§ Problem to solve:
Print exactly the lines that run from the opening line of the material through the line with "pinky dip: (552, 509)", and nothing else, leaving out pictures.

§ Dataset entries:
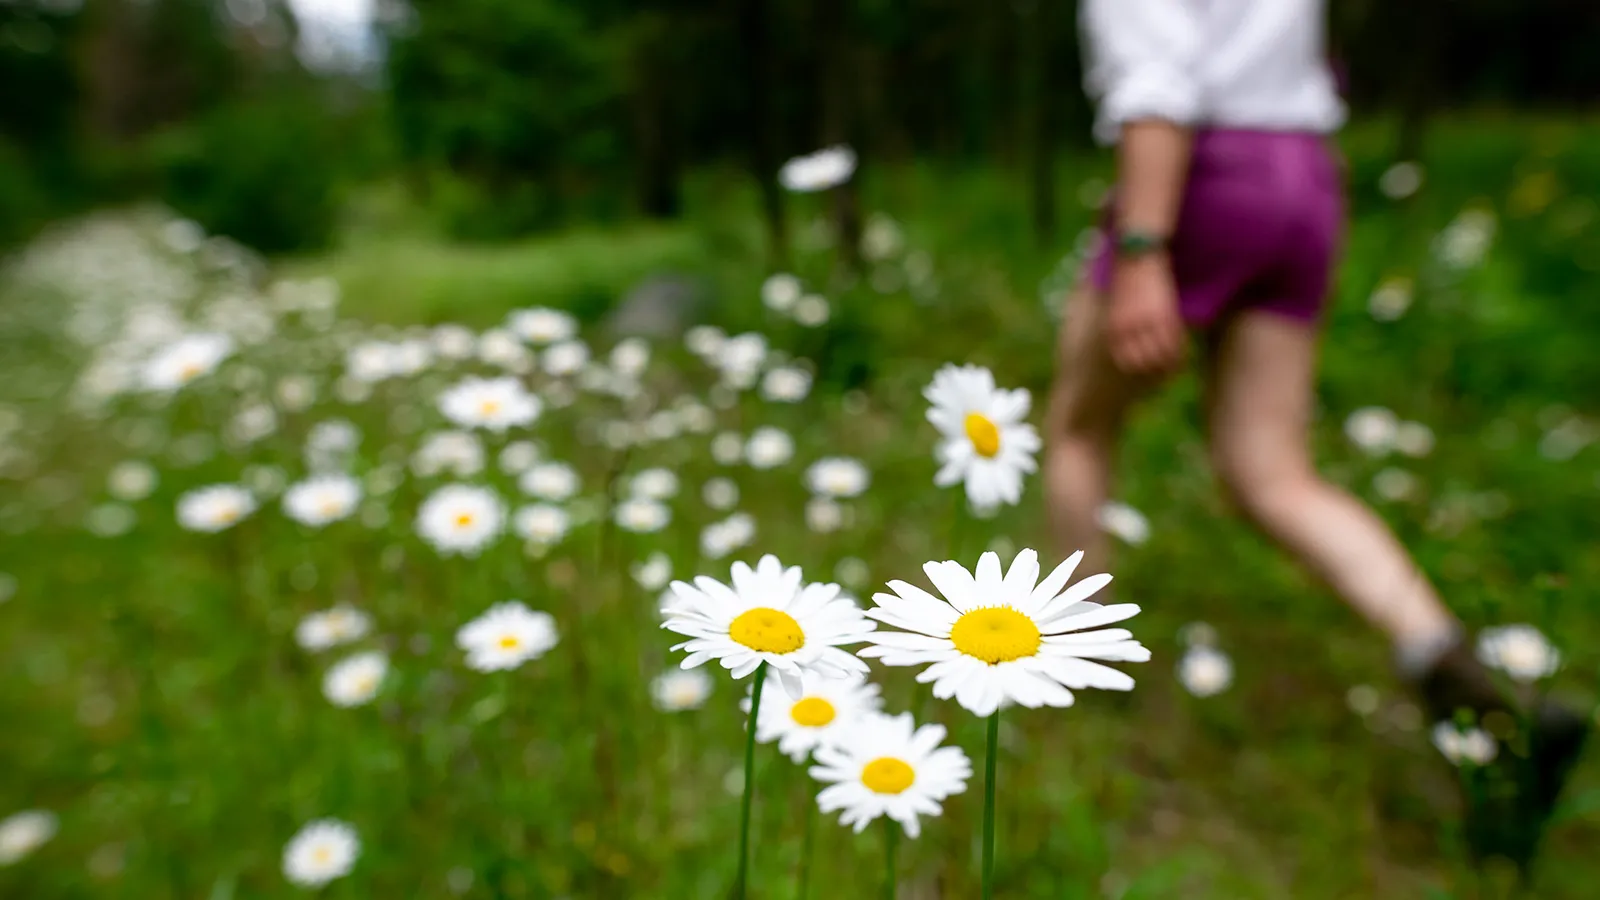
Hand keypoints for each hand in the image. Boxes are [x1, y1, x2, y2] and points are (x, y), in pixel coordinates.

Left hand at [1106, 255, 1185, 374]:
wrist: (1136, 256)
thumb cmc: (1125, 279)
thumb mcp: (1115, 307)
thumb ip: (1120, 325)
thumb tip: (1126, 341)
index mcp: (1115, 328)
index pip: (1127, 362)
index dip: (1139, 371)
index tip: (1148, 375)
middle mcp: (1130, 329)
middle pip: (1145, 363)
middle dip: (1156, 372)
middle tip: (1166, 375)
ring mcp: (1148, 322)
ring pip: (1163, 355)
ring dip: (1172, 363)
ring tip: (1178, 366)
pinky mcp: (1165, 313)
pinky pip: (1175, 339)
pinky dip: (1181, 348)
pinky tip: (1185, 350)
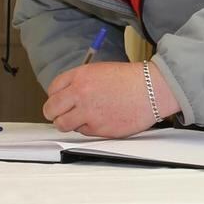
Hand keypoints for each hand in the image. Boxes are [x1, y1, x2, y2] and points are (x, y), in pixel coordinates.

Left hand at [42, 61, 175, 136]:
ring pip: (63, 125)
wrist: (152, 89)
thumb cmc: (131, 79)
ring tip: (80, 119)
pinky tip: (101, 120)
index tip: (60, 100)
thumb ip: (80, 82)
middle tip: (61, 114)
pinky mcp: (99, 129)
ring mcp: (88, 113)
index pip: (53, 89)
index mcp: (81, 76)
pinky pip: (83, 132)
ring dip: (69, 123)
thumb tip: (66, 96)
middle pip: (51, 109)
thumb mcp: (100, 70)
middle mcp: (80, 94)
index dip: (56, 96)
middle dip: (54, 113)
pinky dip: (89, 128)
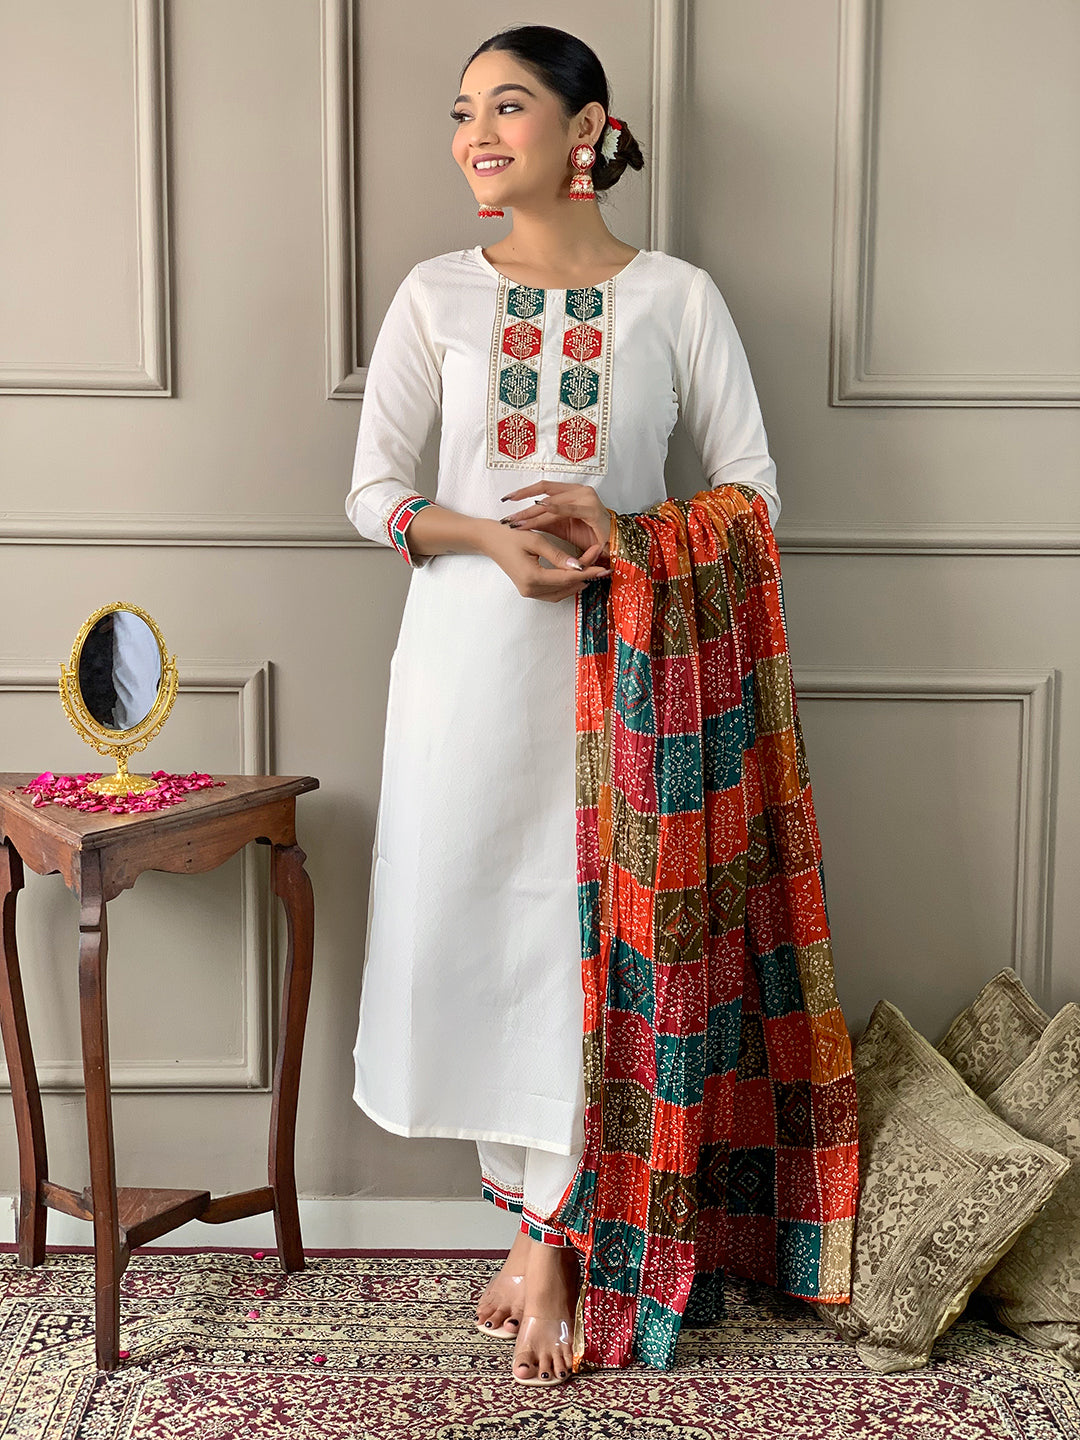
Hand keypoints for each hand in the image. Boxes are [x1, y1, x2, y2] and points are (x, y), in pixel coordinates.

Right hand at [480, 516, 609, 602]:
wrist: (489, 539)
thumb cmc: (509, 535)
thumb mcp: (536, 540)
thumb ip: (558, 555)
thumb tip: (578, 566)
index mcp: (531, 577)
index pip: (566, 578)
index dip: (587, 572)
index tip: (602, 566)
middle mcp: (530, 589)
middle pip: (565, 587)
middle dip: (584, 577)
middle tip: (600, 566)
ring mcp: (528, 591)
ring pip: (559, 594)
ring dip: (575, 584)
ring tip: (591, 572)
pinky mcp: (528, 589)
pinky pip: (551, 593)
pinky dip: (564, 587)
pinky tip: (575, 578)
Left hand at [499, 481, 611, 568]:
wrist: (613, 546)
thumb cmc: (589, 536)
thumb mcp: (561, 527)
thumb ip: (545, 521)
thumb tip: (522, 519)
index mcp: (572, 491)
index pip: (544, 487)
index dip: (524, 492)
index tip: (506, 499)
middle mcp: (579, 490)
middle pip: (544, 493)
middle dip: (522, 505)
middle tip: (506, 516)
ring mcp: (586, 498)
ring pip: (552, 503)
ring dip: (531, 513)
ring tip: (516, 522)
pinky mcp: (590, 509)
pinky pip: (567, 509)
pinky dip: (552, 509)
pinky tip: (538, 510)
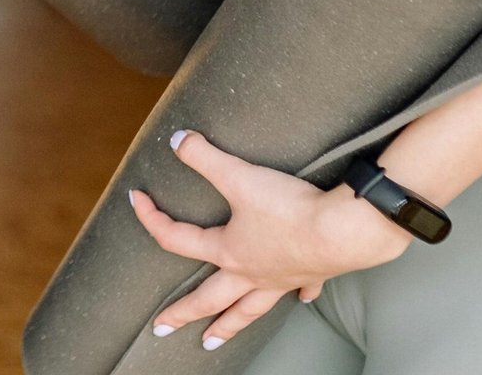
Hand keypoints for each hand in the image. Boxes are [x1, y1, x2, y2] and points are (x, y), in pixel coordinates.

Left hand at [129, 130, 410, 349]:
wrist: (345, 229)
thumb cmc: (291, 209)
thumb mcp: (238, 176)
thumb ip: (203, 156)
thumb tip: (176, 140)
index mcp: (229, 252)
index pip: (177, 239)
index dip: (152, 219)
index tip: (136, 200)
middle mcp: (252, 273)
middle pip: (210, 299)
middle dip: (183, 313)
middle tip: (162, 328)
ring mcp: (282, 279)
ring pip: (249, 309)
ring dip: (230, 325)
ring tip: (213, 340)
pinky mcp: (312, 273)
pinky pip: (299, 292)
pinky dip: (297, 297)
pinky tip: (300, 300)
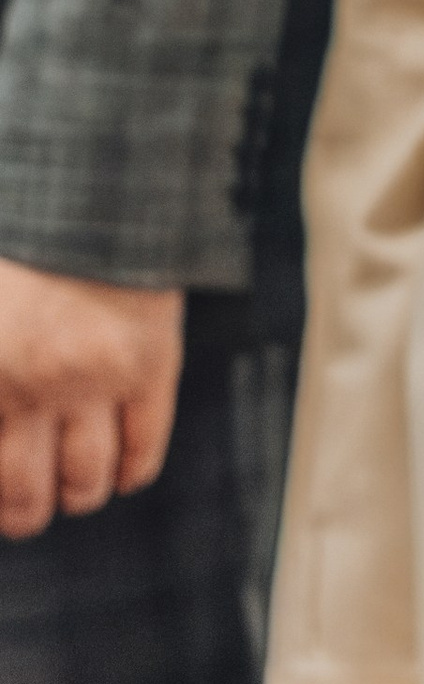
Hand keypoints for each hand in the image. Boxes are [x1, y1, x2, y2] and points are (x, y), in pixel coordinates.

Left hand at [0, 258, 180, 538]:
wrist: (96, 173)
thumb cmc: (23, 232)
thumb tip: (4, 416)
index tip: (2, 491)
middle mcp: (31, 388)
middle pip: (26, 495)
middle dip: (25, 510)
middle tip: (28, 506)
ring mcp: (93, 380)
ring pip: (86, 480)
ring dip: (79, 493)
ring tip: (76, 487)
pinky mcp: (149, 365)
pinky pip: (145, 446)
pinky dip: (134, 470)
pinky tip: (125, 470)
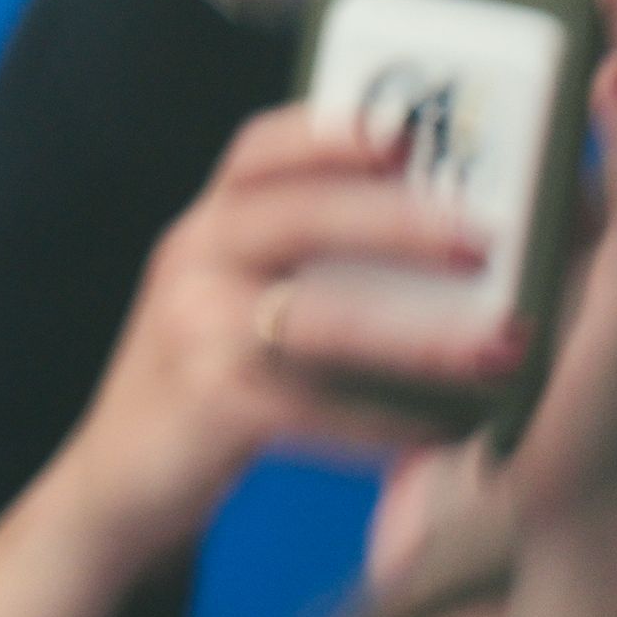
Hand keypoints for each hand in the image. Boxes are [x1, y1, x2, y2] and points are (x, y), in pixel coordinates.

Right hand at [0, 111, 504, 616]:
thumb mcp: (229, 299)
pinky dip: (387, 420)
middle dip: (401, 220)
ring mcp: (190, 333)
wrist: (114, 487)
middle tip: (490, 238)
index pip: (261, 149)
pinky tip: (447, 429)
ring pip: (314, 317)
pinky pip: (312, 406)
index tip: (418, 129)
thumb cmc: (207, 388)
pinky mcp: (206, 405)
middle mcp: (190, 263)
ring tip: (502, 343)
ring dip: (418, 331)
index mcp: (206, 226)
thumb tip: (455, 229)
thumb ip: (303, 259)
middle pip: (297, 214)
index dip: (337, 131)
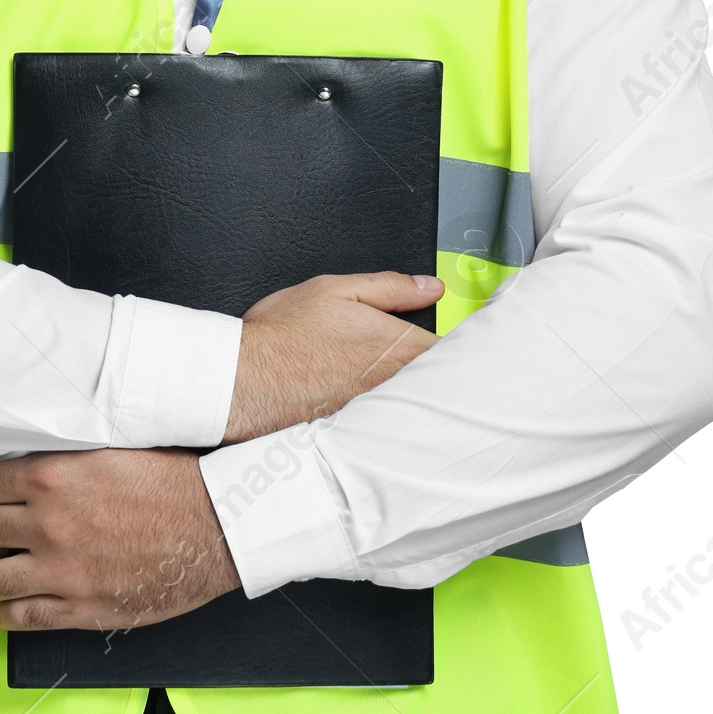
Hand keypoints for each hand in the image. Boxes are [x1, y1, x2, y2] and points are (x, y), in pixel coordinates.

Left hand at [0, 449, 239, 633]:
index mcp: (53, 476)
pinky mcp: (77, 608)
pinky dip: (4, 612)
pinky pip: (16, 618)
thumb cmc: (173, 483)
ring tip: (1, 567)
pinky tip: (10, 603)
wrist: (215, 525)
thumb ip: (65, 459)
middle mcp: (48, 523)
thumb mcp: (112, 450)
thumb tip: (31, 461)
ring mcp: (60, 570)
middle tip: (3, 528)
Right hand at [222, 270, 444, 444]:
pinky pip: (388, 417)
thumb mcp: (337, 290)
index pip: (454, 349)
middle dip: (445, 368)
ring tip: (407, 375)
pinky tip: (374, 397)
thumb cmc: (284, 336)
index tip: (467, 333)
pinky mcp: (356, 426)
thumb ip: (391, 287)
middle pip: (438, 380)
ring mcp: (376, 410)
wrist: (246, 380)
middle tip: (444, 354)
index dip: (464, 341)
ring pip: (414, 401)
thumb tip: (429, 287)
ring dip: (419, 389)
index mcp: (398, 347)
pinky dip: (392, 409)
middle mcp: (393, 384)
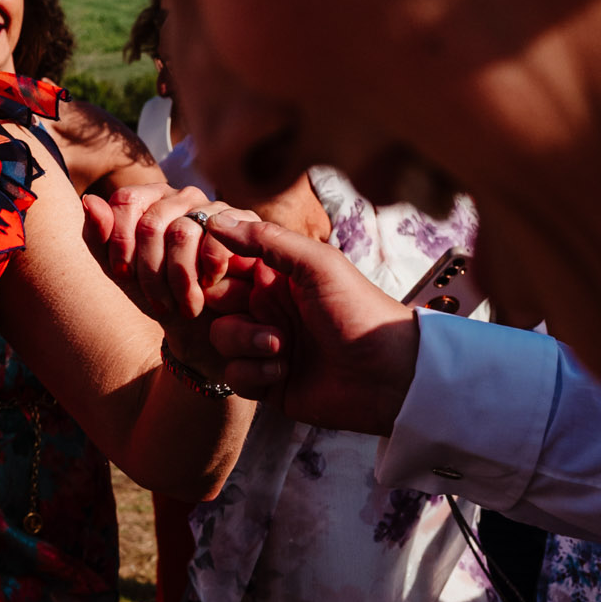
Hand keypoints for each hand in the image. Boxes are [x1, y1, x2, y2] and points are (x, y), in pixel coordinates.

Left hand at [81, 183, 262, 370]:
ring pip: (180, 233)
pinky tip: (209, 287)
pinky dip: (207, 273)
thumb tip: (90, 200)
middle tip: (157, 302)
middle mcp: (181, 196)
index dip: (119, 241)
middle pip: (151, 223)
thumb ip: (99, 237)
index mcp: (148, 199)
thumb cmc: (157, 292)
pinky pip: (215, 241)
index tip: (122, 273)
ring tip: (183, 304)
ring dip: (178, 280)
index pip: (125, 201)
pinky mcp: (244, 224)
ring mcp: (213, 207)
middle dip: (149, 272)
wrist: (201, 324)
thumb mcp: (120, 270)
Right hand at [195, 214, 421, 435]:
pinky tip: (285, 372)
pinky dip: (255, 373)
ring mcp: (264, 344)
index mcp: (277, 274)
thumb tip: (215, 220)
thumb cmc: (358, 310)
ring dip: (246, 341)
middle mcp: (267, 307)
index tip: (213, 271)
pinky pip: (233, 374)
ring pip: (220, 338)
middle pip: (214, 299)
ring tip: (282, 347)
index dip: (211, 265)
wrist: (389, 373)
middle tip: (247, 308)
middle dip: (223, 305)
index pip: (225, 261)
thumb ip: (265, 239)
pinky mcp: (265, 381)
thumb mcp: (316, 264)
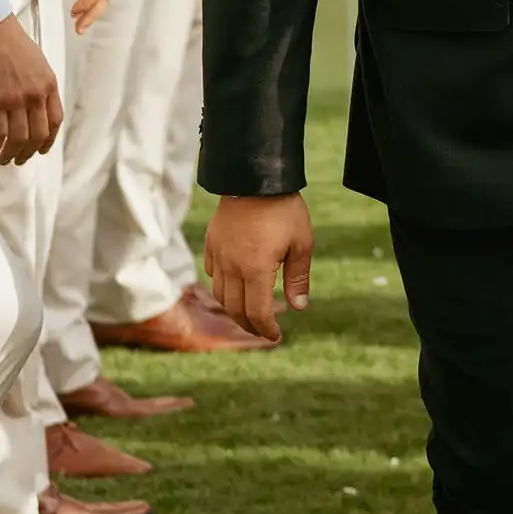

§ Solved exercise:
Hand keypoints for each hand in the image. Boxes are [x1, y1, x2, y2] and points are (x, y), in pixel coordinates.

Left hand at [1106, 255, 1185, 374]:
wrist: (1136, 256)
thumb cmc: (1125, 279)
thumb mcp: (1115, 307)
thumb ip: (1120, 325)
thumb tip: (1126, 341)
index mcp: (1115, 328)
index pip: (1127, 362)
index dip: (1139, 371)
index tip: (1148, 375)
middle mcp: (1130, 329)
middle pip: (1145, 363)
middle dip: (1156, 372)
middle tip: (1166, 375)
ring mcp: (1148, 322)
ring pip: (1163, 355)
ring dip: (1172, 363)
ring tip: (1178, 366)
pinky mcp: (1165, 313)
pinky pip: (1175, 339)
pinky dip: (1181, 348)
pinky tip: (1185, 350)
Hand keypoints for each hand in the image. Boxes are [x1, y1, x2, y2] and points are (x, y), in pixel coordinates.

Left hand at [42, 61, 175, 136]:
ring pip: (63, 125)
wrist: (152, 89)
thumb cmc: (131, 79)
ring tip: (80, 119)
pinky tip: (101, 120)
index tip: (60, 100)
thumb ip: (80, 82)
middle tip: (61, 114)
pinky mcp: (99, 129)
ring mcp: (88, 113)
index pip: (53, 89)
index mcp: (81, 76)
pinky pip: (83, 132)
ring dip: (69, 123)
thumb tip: (66, 96)
middle pip: (51, 109)
thumb mcp: (100, 70)
middle mcp: (80, 94)
index dip: (56, 96)
middle dip: (54, 113)
pinky dip: (89, 128)
Hand keypoints for each hand in the image. Boxes are [x1, y1, x2, y2] and points are (x, y), in pixel coordinates.

Right hand at [480, 516, 609, 602]:
wrist: (489, 539)
thumb cmc: (509, 535)
thumb mcp: (536, 540)
thumb ip: (558, 555)
thumb tip: (578, 566)
index mcp: (531, 577)
index pip: (566, 578)
index dip: (587, 572)
index tip: (602, 566)
middle mcp: (530, 589)
middle pip: (565, 587)
middle dip: (584, 577)
middle tip: (600, 566)
ring mcp: (528, 591)
ring pip: (559, 594)
ring dip: (575, 584)
ring tip: (591, 572)
pinky mcp: (528, 589)
pinky pip: (551, 593)
pinky dip: (564, 587)
pinky tip: (575, 578)
Left hand at [499, 481, 611, 568]:
wrist: (613, 546)
thumb cmc: (589, 536)
thumb mcp: (561, 527)
thumb ip: (545, 521)
thumb tip: (522, 519)
index mcp: (572, 491)
index pip: (544, 487)
index dip: (524, 492)
index tip: (506, 499)
middle mcp: (579, 490)
middle pip: (544, 493)
middle dip: (522, 505)
middle tip: (506, 516)
ring mcp: (586, 498)
ring pip: (552, 503)
ring dip: (531, 513)
ring tip: (516, 522)
pinky mcp: (590, 509)
pinky pip: (567, 509)
pinky dip: (552, 509)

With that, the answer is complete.